Grok's recycling-as-10%-of-revenue dismissal is underweighted. While true, that 10% drove the Q4 revenue miss—a red flag for pricing power claims. If RSG can't defend recycling margins, it signals broader contract weakness. More critical: Grok assumes M&A and landfill yields unlock 10%+ growth, but doesn't quantify M&A pipeline or landfill capacity constraints. That's the real lever—not pricing discipline alone.
"RSG's high leverage and capital expenditure needs make their 10% EPS growth target vulnerable to interest rate sensitivity and cash flow constraints."
Grok and ChatGPT are missing the leverage risk. With net debt at 3x EBITDA, RSG is highly sensitive to interest expense volatility, not just operating margins. While Grok focuses on M&A as a growth lever, that strategy is inherently capital-intensive and expensive in a 'higher for longer' rate environment. If free cash flow is cannibalized by debt service and landfill expansion, the 10% EPS growth target is mathematically fragile, regardless of how well they manage core waste pricing.
"Net-debt risk is not fully evidenced without refinancing/maturity timing and capex/FCF phasing."
I’d challenge Gemini’s emphasis on net debt as the primary lever: 3x EBITDA doesn’t automatically break a 10% EPS/CAGR story unless we know the maturity ladder and refinancing spreads. What’s missing is whether landfill expansion’s capex profile is front-loaded (hurting FCF) versus back-loaded (supporting later NOI).

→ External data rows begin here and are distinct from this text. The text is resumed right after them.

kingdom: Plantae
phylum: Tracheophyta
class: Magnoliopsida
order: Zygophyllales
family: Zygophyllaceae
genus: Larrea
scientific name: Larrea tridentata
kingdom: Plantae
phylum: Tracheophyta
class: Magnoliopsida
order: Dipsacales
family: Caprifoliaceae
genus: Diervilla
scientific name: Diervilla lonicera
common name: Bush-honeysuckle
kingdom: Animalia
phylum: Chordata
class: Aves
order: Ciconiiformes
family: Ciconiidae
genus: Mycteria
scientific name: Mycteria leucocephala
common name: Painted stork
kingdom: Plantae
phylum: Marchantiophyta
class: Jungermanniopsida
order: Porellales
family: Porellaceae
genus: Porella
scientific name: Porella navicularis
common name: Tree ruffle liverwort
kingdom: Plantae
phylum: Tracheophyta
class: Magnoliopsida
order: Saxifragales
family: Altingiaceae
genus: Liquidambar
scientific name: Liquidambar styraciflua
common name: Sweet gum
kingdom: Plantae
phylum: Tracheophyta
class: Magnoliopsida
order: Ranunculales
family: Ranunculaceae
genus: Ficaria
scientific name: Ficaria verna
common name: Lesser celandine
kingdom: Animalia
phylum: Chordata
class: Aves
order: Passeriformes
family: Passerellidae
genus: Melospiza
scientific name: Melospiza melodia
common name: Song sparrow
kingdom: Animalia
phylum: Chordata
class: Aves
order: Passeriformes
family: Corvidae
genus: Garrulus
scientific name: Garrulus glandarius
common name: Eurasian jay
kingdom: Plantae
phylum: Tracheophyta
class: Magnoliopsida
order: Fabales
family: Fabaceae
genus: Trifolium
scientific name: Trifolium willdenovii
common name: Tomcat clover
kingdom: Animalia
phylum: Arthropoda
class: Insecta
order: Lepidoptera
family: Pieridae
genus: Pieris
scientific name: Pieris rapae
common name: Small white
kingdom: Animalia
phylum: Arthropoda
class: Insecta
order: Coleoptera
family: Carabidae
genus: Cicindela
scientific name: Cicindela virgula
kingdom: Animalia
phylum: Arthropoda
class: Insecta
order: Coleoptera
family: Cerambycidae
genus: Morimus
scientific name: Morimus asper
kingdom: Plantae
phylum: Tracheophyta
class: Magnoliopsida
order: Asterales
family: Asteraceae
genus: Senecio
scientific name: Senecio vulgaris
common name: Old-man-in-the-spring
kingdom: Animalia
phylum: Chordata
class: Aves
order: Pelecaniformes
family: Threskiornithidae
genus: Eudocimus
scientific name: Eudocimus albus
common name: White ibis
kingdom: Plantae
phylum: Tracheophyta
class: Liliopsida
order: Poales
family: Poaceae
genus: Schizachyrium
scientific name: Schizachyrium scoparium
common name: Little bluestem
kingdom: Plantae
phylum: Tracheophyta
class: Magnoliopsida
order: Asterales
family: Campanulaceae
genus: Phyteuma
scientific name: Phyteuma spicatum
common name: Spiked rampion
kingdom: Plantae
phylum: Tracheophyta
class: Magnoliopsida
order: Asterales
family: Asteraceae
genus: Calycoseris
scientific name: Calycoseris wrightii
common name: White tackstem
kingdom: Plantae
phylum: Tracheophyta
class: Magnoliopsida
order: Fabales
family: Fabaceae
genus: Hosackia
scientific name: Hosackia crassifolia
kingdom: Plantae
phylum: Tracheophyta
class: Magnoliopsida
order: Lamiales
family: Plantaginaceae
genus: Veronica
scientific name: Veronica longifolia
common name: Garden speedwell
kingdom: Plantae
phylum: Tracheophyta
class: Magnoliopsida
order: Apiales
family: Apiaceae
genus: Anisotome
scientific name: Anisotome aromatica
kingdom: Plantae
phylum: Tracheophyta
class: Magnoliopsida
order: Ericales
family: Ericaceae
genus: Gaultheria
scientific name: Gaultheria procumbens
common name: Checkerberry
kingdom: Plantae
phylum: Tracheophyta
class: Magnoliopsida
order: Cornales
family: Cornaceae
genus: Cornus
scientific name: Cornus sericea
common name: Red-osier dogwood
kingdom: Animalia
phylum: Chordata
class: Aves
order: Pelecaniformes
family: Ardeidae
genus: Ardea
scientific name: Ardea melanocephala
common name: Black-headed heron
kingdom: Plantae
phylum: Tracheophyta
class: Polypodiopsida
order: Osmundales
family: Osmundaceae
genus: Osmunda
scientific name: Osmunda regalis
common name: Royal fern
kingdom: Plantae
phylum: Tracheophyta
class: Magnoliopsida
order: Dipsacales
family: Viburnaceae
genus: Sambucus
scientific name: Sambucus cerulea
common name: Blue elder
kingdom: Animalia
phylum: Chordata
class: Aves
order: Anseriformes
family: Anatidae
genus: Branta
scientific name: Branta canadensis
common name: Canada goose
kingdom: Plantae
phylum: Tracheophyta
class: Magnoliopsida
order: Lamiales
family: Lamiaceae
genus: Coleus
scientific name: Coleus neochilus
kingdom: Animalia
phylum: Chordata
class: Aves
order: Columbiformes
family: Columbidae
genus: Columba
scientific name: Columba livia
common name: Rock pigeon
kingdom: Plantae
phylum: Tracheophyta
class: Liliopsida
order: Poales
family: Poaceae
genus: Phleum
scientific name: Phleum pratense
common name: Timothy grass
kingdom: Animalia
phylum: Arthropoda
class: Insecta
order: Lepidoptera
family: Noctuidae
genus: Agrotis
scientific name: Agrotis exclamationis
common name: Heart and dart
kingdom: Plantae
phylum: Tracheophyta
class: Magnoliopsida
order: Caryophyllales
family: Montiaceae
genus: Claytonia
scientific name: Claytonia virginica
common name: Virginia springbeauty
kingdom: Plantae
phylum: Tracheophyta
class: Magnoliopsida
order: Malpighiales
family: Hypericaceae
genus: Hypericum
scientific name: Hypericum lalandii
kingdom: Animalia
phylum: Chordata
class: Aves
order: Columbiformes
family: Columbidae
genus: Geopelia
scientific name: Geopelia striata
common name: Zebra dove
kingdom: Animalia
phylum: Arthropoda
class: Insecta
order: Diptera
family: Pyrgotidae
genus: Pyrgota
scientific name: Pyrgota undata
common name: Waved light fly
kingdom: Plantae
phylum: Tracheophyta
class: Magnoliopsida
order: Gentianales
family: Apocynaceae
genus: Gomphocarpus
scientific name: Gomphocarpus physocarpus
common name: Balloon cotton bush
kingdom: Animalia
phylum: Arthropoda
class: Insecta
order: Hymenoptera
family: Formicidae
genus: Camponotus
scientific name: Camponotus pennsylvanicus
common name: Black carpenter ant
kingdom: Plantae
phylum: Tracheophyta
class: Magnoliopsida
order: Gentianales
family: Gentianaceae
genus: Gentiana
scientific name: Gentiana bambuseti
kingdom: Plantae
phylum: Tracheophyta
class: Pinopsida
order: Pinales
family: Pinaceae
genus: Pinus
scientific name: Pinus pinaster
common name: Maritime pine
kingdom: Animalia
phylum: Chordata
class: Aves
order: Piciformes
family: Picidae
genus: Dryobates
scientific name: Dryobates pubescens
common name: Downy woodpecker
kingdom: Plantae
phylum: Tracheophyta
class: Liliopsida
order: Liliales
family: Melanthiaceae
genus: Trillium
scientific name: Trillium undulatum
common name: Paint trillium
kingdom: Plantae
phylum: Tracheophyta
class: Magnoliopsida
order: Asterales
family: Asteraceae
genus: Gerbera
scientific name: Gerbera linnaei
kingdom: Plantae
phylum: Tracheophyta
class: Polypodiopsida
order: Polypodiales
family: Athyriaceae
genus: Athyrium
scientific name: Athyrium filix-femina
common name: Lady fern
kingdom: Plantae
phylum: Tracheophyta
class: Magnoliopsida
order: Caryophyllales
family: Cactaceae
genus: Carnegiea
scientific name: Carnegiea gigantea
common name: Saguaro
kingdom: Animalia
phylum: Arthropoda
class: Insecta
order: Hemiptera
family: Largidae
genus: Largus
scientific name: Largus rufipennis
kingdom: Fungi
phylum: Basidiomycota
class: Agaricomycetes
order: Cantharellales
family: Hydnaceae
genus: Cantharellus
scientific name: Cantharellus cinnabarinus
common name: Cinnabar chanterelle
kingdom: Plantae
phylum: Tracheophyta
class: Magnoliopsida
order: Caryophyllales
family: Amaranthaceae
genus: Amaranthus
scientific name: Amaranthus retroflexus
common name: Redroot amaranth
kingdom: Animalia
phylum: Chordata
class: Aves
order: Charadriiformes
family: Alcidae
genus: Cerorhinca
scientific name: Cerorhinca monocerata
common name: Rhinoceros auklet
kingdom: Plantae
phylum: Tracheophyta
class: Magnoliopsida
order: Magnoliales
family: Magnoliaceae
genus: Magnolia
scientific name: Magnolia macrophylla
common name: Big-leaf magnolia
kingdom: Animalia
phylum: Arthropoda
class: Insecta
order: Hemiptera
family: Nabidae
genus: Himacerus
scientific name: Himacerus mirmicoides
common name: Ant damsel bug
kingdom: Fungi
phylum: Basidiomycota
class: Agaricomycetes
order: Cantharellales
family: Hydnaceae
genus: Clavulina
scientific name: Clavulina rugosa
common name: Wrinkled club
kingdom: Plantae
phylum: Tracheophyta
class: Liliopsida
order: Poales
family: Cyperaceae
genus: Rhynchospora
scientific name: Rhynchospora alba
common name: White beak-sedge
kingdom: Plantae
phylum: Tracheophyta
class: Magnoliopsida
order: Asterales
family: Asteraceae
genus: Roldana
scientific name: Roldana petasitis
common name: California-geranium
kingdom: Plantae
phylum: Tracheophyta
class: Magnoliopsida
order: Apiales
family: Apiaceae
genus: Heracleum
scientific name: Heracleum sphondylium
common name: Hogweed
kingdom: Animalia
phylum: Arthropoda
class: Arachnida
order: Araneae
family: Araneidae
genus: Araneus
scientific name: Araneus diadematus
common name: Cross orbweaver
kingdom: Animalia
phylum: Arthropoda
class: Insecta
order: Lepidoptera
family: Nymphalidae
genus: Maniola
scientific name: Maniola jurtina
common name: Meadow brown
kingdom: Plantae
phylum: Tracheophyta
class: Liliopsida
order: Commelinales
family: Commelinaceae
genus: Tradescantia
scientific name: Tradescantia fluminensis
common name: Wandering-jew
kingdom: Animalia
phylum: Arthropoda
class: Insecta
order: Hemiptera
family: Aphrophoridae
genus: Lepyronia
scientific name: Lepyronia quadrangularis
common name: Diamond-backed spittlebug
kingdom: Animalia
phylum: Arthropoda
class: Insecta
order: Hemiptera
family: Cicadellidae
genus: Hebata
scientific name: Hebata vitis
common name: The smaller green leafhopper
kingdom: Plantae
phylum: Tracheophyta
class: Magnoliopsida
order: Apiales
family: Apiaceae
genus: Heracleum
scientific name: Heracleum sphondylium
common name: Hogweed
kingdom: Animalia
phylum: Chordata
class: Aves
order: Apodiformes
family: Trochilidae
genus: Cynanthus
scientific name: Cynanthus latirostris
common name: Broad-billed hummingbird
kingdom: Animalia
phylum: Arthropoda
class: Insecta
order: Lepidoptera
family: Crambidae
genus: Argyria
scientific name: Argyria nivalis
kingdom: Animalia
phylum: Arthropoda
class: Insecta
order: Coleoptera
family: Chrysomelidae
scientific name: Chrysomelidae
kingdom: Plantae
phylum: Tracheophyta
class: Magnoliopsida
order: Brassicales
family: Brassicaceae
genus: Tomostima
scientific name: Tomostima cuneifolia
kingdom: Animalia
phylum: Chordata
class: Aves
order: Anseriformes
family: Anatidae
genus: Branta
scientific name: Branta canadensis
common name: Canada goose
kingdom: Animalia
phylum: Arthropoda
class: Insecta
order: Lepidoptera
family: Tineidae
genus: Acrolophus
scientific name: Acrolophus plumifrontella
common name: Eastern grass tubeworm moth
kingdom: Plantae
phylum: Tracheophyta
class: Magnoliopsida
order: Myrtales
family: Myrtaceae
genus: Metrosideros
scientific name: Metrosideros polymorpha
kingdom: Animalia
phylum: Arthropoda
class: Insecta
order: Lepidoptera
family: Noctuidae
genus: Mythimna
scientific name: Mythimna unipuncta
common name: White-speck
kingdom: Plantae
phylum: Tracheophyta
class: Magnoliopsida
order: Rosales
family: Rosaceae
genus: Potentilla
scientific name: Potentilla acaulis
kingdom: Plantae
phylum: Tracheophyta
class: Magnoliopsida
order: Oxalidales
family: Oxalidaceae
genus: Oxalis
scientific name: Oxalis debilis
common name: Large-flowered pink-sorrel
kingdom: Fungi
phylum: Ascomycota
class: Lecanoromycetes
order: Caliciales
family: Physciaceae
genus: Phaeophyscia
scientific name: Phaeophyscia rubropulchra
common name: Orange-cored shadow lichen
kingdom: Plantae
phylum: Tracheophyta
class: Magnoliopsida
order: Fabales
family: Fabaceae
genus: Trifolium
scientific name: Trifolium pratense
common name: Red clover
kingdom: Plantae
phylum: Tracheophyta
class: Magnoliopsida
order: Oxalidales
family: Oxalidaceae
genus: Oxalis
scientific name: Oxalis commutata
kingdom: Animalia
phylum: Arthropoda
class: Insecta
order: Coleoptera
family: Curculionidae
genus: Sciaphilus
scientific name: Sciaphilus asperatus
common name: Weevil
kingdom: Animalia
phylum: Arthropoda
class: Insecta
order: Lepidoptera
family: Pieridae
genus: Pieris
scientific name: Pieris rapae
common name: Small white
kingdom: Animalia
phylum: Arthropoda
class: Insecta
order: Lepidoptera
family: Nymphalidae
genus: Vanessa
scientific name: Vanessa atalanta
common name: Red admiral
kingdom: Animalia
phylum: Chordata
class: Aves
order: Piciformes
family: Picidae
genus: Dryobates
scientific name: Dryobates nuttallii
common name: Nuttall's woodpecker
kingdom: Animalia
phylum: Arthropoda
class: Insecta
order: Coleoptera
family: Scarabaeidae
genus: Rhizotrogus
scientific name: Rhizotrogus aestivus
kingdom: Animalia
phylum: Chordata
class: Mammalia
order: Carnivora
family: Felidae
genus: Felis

Without timing/covenant/refi details, the “mathematically fragile” claim is overstated.
"RSG's leverage matches peers and is rate-protected, enabling accretive capex to drive EPS growth."
Gemini overstates debt fragility: RSG's 3x net debt/EBITDA aligns with WM's ~2.8x; over 70% fixed-rate debt with 6-year average maturity buffers 'higher for longer' rates. Landfill expansions yield 15-20% IRRs historically, turning capex into FCF accretion by 2027—bolstering the 10.8% EPS CAGR, not undermining it.
The panel is divided on Republic Services (RSG). Bulls highlight pricing discipline and growth potential from M&A and landfill yields, while bears caution about recycling pricing pressure, revenue misses, and debt leverage. The 10.8% EPS growth projection is debated, with bulls finding it achievable and bears considering it fragile.